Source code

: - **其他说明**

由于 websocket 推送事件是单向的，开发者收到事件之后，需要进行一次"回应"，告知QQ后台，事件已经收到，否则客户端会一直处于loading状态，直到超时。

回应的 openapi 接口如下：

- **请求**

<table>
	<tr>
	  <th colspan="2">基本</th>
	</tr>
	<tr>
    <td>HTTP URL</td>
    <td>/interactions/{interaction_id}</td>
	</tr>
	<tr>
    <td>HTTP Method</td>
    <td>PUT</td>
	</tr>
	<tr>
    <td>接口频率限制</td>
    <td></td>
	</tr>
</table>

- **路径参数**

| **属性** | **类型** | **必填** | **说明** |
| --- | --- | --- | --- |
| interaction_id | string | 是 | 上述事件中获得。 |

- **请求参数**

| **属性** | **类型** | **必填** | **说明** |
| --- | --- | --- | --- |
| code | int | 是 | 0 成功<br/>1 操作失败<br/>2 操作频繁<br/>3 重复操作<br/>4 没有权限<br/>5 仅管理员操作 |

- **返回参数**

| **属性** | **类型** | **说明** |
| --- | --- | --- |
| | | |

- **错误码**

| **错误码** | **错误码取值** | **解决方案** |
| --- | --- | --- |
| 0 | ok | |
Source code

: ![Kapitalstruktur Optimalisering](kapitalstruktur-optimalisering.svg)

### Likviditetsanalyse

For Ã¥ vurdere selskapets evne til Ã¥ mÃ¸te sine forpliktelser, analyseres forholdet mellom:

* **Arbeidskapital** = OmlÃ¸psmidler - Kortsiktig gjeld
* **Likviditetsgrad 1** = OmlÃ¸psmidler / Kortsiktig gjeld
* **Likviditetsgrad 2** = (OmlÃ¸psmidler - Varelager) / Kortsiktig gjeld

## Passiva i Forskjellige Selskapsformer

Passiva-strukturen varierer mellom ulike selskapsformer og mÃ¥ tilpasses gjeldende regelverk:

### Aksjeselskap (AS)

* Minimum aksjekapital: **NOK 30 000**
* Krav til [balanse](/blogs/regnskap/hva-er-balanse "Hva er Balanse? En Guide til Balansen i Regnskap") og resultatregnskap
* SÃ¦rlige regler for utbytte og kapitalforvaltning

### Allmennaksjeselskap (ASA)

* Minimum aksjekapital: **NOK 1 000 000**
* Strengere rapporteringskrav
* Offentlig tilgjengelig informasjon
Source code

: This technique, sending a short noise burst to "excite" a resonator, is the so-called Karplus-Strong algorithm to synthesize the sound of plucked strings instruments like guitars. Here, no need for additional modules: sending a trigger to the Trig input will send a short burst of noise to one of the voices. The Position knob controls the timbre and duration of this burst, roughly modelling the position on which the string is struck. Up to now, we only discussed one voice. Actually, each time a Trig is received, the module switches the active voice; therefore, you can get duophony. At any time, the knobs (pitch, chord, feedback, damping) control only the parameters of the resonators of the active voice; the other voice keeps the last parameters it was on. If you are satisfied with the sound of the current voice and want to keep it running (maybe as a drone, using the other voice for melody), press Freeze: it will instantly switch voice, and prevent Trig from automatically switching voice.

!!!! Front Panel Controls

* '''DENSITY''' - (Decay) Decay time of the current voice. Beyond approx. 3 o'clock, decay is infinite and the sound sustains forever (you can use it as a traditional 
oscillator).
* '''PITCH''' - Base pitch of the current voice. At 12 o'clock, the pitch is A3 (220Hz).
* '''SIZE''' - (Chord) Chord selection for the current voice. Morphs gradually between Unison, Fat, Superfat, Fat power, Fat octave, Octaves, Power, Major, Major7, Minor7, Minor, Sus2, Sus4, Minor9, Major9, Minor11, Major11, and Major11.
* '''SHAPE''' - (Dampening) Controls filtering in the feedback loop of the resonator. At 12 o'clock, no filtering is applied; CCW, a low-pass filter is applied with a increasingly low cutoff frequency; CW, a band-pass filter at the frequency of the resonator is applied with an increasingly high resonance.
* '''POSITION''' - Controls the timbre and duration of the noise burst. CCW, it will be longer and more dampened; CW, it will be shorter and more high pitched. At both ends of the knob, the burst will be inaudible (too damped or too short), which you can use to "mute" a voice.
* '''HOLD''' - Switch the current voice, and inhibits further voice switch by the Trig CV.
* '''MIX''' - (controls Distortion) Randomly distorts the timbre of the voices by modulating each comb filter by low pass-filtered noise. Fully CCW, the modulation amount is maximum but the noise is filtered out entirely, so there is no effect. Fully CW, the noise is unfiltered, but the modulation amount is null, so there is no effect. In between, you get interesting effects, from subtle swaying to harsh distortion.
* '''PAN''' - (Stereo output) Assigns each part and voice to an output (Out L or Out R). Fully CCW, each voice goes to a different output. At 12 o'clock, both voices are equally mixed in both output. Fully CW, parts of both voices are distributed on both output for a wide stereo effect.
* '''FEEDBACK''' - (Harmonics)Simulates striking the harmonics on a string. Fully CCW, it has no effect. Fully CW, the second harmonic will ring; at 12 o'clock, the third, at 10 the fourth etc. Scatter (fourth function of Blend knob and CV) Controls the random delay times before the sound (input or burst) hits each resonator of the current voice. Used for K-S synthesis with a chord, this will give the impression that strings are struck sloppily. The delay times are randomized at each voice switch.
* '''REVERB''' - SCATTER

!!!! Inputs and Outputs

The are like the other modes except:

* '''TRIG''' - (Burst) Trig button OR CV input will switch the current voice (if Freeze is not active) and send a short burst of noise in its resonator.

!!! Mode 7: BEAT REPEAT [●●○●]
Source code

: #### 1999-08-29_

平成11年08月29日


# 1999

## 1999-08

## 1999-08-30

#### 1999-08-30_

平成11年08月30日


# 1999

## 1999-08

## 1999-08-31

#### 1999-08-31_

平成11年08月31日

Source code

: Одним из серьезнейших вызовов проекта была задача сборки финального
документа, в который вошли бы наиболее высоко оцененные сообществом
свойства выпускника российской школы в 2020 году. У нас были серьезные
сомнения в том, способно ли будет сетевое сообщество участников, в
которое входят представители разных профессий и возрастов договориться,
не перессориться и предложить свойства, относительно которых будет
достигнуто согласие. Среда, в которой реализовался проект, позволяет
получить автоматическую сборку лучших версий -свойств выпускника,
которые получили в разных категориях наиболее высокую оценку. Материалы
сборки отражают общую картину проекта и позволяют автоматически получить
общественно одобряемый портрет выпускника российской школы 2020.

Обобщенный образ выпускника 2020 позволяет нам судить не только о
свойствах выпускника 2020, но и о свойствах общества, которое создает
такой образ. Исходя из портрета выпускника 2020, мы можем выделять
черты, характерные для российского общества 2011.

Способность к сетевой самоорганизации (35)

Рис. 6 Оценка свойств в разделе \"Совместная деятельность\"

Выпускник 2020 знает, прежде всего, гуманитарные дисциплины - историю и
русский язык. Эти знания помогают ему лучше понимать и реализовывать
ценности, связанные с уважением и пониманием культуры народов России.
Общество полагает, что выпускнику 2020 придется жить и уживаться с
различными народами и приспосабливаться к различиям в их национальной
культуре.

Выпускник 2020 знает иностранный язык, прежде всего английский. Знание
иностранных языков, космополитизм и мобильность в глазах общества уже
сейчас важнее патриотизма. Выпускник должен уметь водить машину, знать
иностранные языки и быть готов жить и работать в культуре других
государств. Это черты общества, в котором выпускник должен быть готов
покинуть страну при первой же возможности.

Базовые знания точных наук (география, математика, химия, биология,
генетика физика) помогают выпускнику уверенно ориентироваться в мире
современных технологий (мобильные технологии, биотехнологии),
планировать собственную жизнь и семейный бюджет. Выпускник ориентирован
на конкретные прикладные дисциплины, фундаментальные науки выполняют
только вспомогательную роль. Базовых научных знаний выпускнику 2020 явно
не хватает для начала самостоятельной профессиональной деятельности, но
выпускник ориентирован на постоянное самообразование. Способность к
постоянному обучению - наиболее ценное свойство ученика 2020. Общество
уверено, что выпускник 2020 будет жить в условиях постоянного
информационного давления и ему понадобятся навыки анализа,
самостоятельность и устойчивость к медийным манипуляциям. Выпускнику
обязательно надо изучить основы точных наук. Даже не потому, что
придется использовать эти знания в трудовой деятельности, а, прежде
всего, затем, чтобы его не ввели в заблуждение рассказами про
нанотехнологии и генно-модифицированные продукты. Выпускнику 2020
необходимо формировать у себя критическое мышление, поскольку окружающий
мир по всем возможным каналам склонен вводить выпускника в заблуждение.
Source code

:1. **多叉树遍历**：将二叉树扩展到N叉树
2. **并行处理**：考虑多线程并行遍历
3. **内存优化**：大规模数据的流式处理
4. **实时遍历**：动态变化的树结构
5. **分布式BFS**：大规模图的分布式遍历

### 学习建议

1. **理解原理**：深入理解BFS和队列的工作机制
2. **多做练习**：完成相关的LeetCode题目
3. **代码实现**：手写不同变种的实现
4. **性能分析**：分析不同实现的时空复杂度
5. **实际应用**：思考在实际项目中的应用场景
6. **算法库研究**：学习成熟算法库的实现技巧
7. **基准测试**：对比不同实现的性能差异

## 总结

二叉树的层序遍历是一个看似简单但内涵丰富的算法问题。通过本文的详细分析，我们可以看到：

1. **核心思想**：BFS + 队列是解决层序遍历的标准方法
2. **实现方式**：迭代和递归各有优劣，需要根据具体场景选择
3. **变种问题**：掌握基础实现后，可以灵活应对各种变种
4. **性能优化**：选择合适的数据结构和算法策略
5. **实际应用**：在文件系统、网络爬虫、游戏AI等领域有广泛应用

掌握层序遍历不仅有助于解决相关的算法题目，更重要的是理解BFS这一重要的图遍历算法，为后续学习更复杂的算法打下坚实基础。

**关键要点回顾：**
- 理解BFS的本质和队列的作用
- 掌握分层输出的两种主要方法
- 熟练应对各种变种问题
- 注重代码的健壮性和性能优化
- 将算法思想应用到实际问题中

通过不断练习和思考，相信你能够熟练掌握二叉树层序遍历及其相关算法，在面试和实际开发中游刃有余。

....................

### Work order
Across the data, pull every line containing the string "OmlÃ".

### Answer section
* **Arbeidskapital** = OmlÃ¸psmidler - Kortsiktig gjeld
* **Likviditetsgrad 1** = OmlÃ¸psmidler / Kortsiktig gjeld
* **Likviditetsgrad 2** = (OmlÃ¸psmidler - Varelager) / Kortsiktig gjeld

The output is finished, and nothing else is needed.